Twenty-six years and counting: That’s how long I’ve had to listen to the lies and distortions of those who find the facts and trial testimony irrelevant. Everything from stories of a phantom killer whom none of the five eyewitnesses saw, to a man who said he spoke to my husband after he was shot even though he died instantly, to a supposed hit man hired by the Mafia to kill my husband.

Everything and anything to cloud the waters, stall the legal process and garner misguided support for a guilty killer.

Twenty-six years and counting: That’s how long I’ve had to hear my dead husband portrayed as a vicious, racist cop by people trying to gain sympathy for a guilty murderer. While his remorseless killer is portrayed by left-wing loons, anti-death penalty groups like Amnesty International, know-nothing celebrities, professors, students, communists and the French as a “political prisoner” or “a wrongly convicted intellectual.”

Twenty-six years and counting: That’s how long we’ve had to listen to the voice of my husband’s murderer on the radio “Live From Death Row” and hear his friends comment about his supposed eloquence, talent and “soulful humanity.”

Twenty-six years and counting: That’s how long the family and friends of murder victims may have to wait, minute-by-minute, hour-by-hour, for justice and closure.

To the average citizen, that’s absurd; to the average survivor, obscene. But it’s just what the average defense attorney and death-penalty opponent wants.

The longer the appellate process can be clogged with nonsense, the easier it is to argue that it takes too long to execute people – so we should abolish the death penalty.
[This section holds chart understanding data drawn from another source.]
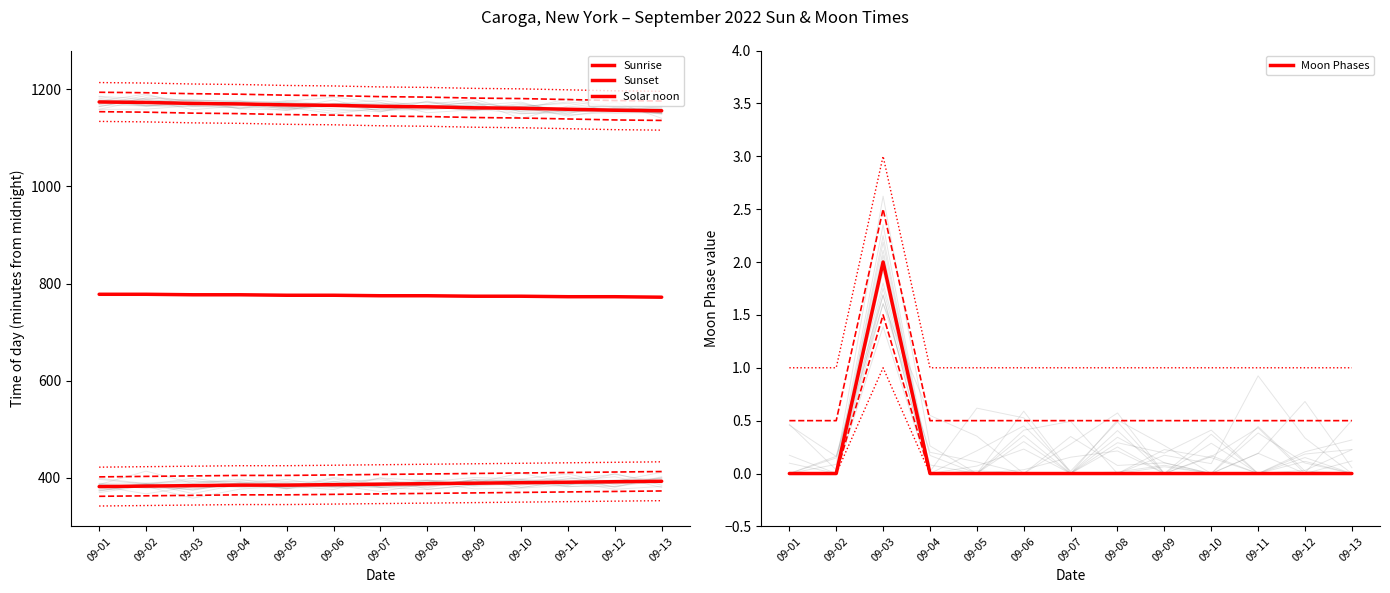

Does the chart have visible grid lines?

No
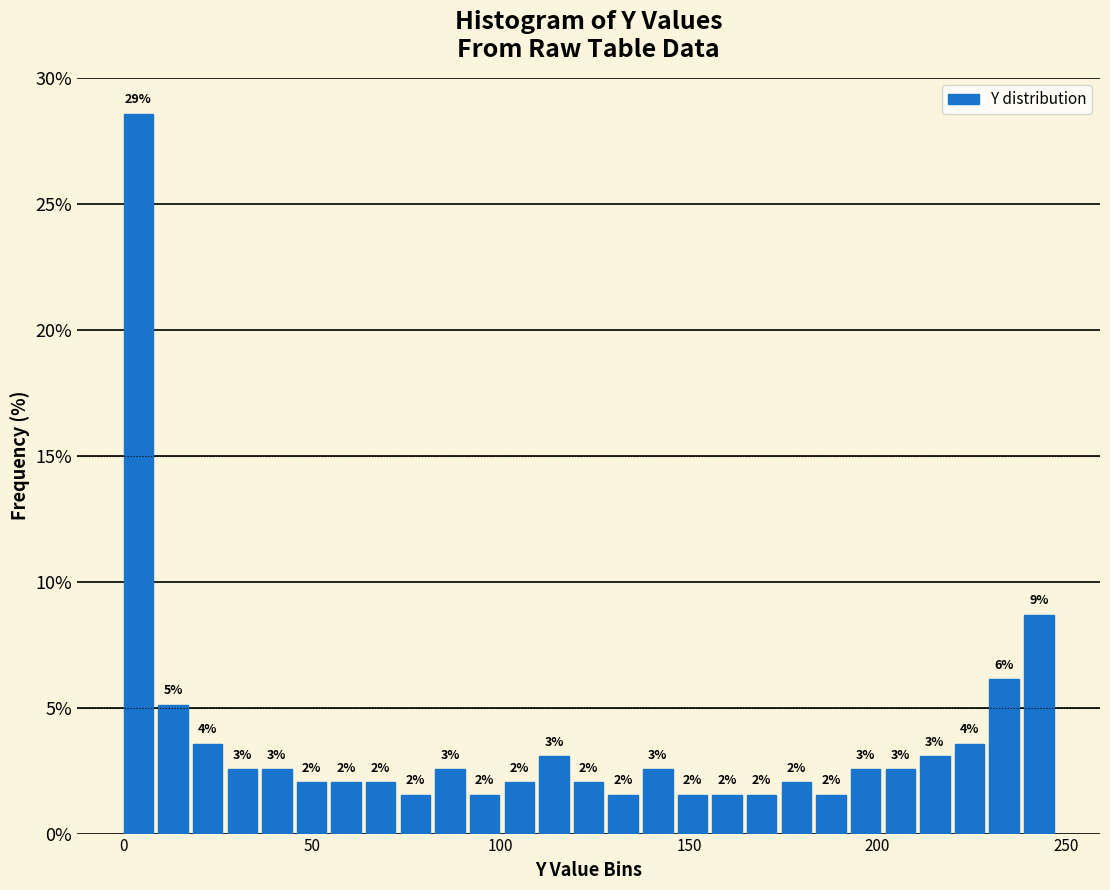

Read against the x-axis, roughly where is the centre of the tallest bar?

5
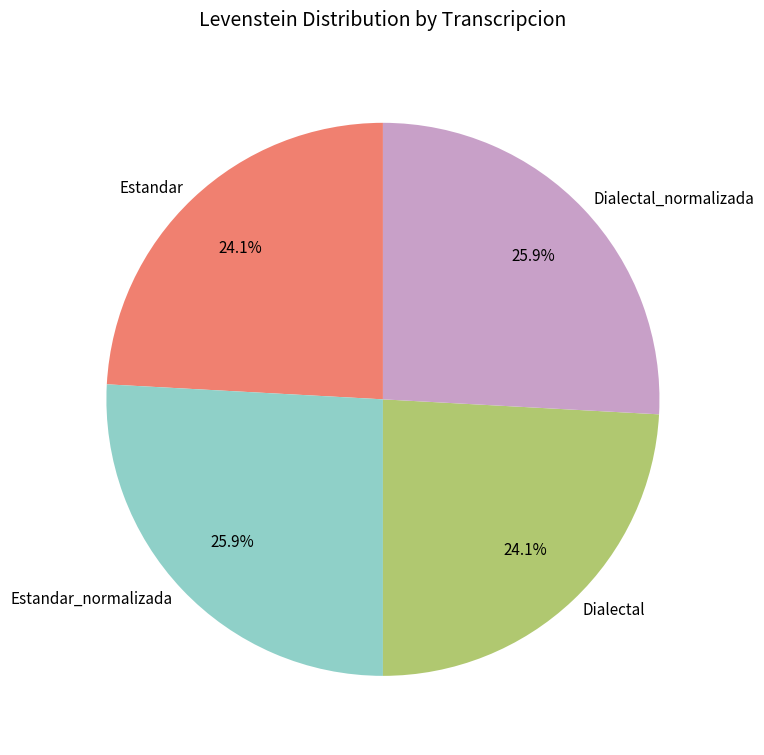

Count the number of slices in the pie.

4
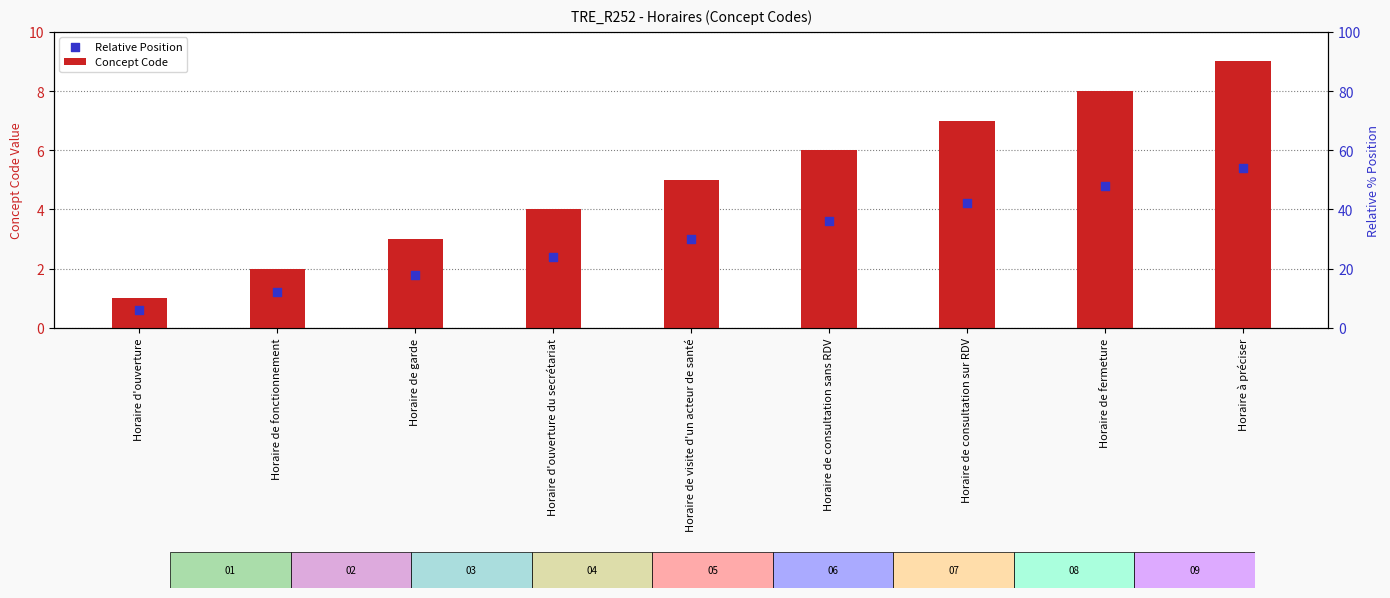

Which series has the largest Y range (max minus min)?

Concept Code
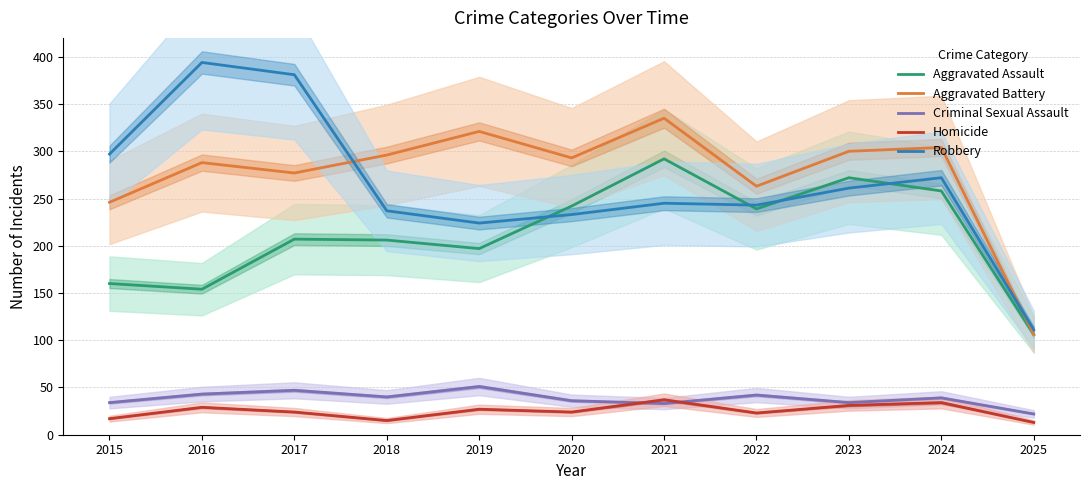

List the labels in order of Aggravated Assault value, largest first.

2021, 2023, 2024, 2020, 2022, 2017, 2018, 2019, 2015, 2016, 2025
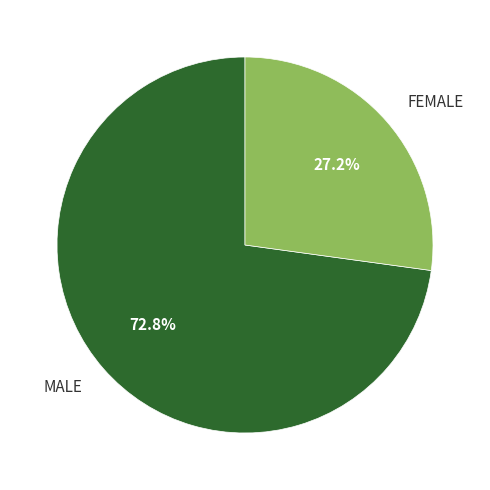

What percentage is the FEMALE slice, to the nearest percent?

27%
They’d like you to believe that the process is far too drawn-out to represent anything akin to punishment. But remember, virtually every time, it’s the defendant and his attorneys that stall the process, not the prosecution. The anti-death-penalty crowd creates one of their main grievances about the death penalty. Very slick.

Twenty-six years and counting: That’s how long my family and I have had to pause, take a deep breath and swallow hard every time the phone rings because it just might be someone from the Philadelphia DA’s Office calling to tell us that Mumia Abu-Jamal has escaped justice on a technicality.

They might call to tell us that some judge has ruled that the prosecutor in the original trial was somehow a racist – even though he accepted four blacks to the jury. Or that the courts have decided that the jury was confused by the wording on a form – even though the jury never said they were confused. Or that the trial judge, who was forced to constantly control a seething and disruptive defendant, displayed sufficient evidence of legal bias to warrant a new trial.

While Mumia Abu-Jamal sits safe and sound on death row – writing books and recording radio commentaries – we live in fear. Imagine, just for a moment, what it’s like to live in constant grinding fear for 26 years . . . and counting.

Twenty-six years since I last spent Christmas with my beloved husband, since he held me in his arms, since we were able to tell each other how much in love we were. That’s the sad reality of my situation.

But I’m not alone. The families of murder victims across the country live with similar grim realities. It’s wrong and it has to change. That’s why I wrote my book – to shed light on an unjust system.

I have the book to show for my life over the last quarter century, and I have a candle to light for Danny – who would have celebrated his 52nd birthday today.

Maureen Faulkner is the widow of Philadelphia police officer Daniel Faulkner, murdered in the line of duty by Abu-Jamal on Dec. 9, 1981. Her new book (with Michael Smerconish) is “Murdered by Mumia: A Life Sentence of Loss, Pain and Injustice authors’ proceeds go to fund grants for children who have lost a parent to murder.